Baru saja aku hendak membuka selendangku untuk melihat sukma-sukma yang kutarik, tiba-tiba Puyang Pekik Nyaring menampakan diri. Beliau kembali memeriksa pintu gua lalu dengan kemampuannya, aku melihat beliau mengeluarkan tali berupa api yang lilitkannya menutupi area gua. Selanjutnya beliau baca beberapa ayat sebagai pengunci terakhir.

Sekarang aman. Iblis itu sudah terkurung Selamanya hingga kiamat tiba. Dia tidak bisa lagi berinteraksi dengan bangsa mana pun. Termasuk dengan manusia yang bersekutu dengannya. Sekarang biar puyang kembalikan sukma-sukma ini ke jasadnya. Yang jasadnya sudah meninggal, biar Puyang letakkan di masjid-masjid saja” Ujar Puyang sambil mengayunkan tangan. Tak lama aku melihat seperti awan tipis ketika sukma-sukma itu dikirim Puyang Pekik Nyaring ke jasad masing-masing selebihnya di letakkannya di masjid-masjid. Entahlah aku tidak tahu masjid apa saja dan di mana.

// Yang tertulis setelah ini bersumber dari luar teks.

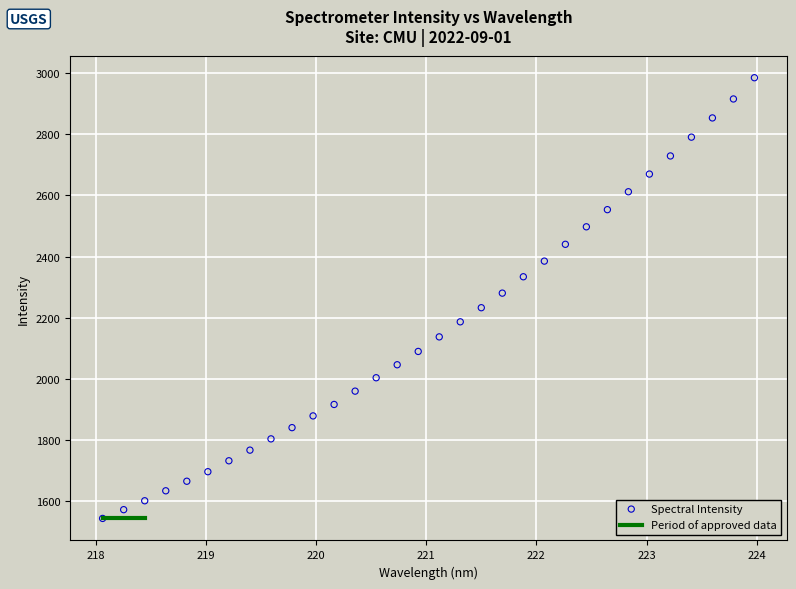

Count the number of points in this scatter plot.

32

Setelah semuanya usai, Puyang Pekik Nyaring tersenyum padaku.

“Pengalaman barumu luar biasa, Cung. Puyang bersama yang lain melihat pertempuran dasyatmu dari jauh. Semua panik ketika tiba-tiba dirimu hilang dan tidak bisa kontak lagi. Rupanya iblis yang mengaku kekasih Nini Ratu menghendakimu. Kau tahu Cung, dirimu hendak ditumbalkannya. Dia rayu dirimu dengan cara manusiawi. Padahal dia pemuja dajjal. Sekarang pulanglah. Puyang juga akan kembali ke Besemah” Kata Puyang Pekik Nyaring.

Berkali-kali aku mengucapkan syukur dan menarik nafas lega serasa lolos dari maut. Akhirnya setelah mencium tangan Puyang Pekik Nyaring, aku mohon diri. Beliau menatap kepergianku dengan senyum. Kami berpisah setelah fajar mulai menyingsing menyambut semesta dengan tersenyum jingganya di lengkung langit Timur.